• DATA RECORDS:
━━━━━━
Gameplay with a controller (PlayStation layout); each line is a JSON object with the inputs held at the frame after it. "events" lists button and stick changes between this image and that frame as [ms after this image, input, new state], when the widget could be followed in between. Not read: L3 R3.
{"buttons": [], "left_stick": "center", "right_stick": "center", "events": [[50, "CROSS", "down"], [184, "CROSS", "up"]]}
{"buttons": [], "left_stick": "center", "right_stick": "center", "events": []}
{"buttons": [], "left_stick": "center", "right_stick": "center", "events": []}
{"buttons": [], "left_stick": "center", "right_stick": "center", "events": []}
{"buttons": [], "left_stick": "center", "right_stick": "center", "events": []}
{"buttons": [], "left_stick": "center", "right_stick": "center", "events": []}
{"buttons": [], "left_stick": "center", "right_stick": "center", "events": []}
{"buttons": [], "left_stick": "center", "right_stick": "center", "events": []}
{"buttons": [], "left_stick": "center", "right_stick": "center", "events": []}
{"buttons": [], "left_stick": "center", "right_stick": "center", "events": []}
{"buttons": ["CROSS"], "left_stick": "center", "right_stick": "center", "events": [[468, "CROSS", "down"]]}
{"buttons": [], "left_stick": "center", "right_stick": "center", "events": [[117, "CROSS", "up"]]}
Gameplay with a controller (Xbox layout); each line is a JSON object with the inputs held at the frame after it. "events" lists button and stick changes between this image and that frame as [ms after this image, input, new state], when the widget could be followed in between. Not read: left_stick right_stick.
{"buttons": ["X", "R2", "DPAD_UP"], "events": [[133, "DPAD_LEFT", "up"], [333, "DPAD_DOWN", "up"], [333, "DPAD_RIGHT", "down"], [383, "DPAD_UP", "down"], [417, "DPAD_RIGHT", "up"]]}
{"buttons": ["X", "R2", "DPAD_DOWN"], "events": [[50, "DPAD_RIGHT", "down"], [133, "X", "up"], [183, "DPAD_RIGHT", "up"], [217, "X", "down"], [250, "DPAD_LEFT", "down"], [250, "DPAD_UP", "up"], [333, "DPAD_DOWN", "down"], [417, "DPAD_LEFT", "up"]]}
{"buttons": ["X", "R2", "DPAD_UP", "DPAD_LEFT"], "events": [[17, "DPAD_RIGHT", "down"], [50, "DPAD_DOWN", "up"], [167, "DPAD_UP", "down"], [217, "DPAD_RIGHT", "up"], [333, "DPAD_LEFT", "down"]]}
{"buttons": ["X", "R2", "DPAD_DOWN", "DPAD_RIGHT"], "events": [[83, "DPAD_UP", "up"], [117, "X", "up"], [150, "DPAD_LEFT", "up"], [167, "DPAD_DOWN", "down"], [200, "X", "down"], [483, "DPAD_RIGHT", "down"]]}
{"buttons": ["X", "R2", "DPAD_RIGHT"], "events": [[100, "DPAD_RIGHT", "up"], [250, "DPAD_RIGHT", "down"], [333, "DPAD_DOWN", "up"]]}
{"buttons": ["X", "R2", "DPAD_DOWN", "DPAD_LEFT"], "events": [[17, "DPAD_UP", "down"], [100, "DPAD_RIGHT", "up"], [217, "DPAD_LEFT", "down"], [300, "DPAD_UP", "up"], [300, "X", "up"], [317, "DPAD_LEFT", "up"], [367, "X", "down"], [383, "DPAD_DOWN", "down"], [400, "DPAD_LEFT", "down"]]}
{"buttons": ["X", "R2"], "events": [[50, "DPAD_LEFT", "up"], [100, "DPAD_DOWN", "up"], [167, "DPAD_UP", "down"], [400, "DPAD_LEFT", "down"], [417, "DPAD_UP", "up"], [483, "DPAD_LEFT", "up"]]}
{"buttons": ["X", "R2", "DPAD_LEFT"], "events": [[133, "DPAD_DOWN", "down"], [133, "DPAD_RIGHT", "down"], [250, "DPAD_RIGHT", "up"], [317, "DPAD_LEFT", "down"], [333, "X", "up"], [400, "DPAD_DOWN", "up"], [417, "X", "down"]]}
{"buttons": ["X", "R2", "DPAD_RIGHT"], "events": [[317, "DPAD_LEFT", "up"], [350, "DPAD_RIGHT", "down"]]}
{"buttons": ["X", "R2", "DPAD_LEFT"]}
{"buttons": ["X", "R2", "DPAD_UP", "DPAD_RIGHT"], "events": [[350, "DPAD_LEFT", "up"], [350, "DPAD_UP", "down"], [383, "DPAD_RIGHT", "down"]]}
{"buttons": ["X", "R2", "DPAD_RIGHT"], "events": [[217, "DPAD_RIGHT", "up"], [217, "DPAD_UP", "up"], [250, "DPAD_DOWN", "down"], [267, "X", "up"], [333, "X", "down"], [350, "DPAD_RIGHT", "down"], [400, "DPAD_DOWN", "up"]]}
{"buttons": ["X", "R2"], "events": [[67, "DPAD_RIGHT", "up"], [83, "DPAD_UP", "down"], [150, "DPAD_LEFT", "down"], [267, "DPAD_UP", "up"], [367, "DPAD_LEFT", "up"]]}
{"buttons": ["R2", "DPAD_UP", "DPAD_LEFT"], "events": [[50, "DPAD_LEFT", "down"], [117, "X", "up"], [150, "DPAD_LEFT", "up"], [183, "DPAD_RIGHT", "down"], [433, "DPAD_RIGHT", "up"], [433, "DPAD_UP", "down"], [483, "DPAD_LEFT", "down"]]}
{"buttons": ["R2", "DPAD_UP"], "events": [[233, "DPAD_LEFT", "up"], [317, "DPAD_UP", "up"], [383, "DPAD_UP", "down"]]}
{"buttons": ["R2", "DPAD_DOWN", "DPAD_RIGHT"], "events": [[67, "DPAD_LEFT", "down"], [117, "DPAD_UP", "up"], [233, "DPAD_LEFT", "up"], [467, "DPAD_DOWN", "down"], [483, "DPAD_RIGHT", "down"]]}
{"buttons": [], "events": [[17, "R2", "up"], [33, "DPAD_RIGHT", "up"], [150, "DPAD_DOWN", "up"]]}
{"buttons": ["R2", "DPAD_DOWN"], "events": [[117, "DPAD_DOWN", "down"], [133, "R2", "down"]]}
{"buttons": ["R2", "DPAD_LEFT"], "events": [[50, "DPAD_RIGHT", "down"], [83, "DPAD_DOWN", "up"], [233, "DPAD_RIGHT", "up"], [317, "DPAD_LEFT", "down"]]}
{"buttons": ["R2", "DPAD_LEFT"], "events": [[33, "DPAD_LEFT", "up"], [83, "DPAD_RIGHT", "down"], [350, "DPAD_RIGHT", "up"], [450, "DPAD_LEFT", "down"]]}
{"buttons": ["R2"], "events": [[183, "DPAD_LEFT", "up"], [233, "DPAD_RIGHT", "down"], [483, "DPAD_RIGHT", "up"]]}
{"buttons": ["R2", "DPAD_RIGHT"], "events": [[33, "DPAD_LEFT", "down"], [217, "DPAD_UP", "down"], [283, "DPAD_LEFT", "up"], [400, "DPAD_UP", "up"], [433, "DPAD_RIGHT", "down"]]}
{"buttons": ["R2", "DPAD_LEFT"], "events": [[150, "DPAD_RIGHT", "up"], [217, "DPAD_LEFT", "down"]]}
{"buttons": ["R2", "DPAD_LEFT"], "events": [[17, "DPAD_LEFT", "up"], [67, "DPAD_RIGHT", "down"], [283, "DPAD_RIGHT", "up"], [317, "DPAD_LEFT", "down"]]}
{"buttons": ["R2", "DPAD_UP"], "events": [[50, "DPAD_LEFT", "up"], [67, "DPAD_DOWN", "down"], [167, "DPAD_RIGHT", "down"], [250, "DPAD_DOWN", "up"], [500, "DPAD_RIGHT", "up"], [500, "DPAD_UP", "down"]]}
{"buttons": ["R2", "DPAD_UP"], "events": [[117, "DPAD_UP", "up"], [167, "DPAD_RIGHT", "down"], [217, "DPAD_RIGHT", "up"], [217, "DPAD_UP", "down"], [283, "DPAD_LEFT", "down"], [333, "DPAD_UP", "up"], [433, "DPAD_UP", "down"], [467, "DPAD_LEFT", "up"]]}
━━━━━━
• REQUIRED ACTION:
Wherever a line in the data above holds "after", copy that line.

• REPLY TO THE EXERCISE:
Gameplay with a controller (PlayStation layout); each line is a JSON object with the inputs held at the frame after it. "events" lists button and stick changes between this image and that frame as [ms after this image, input, new state], when the widget could be followed in between. Not read: L3 R3.
Gameplay with a controller (Xbox layout); each line is a JSON object with the inputs held at the frame after it. "events" lists button and stick changes between this image and that frame as [ms after this image, input, new state], when the widget could be followed in between. Not read: left_stick right_stick.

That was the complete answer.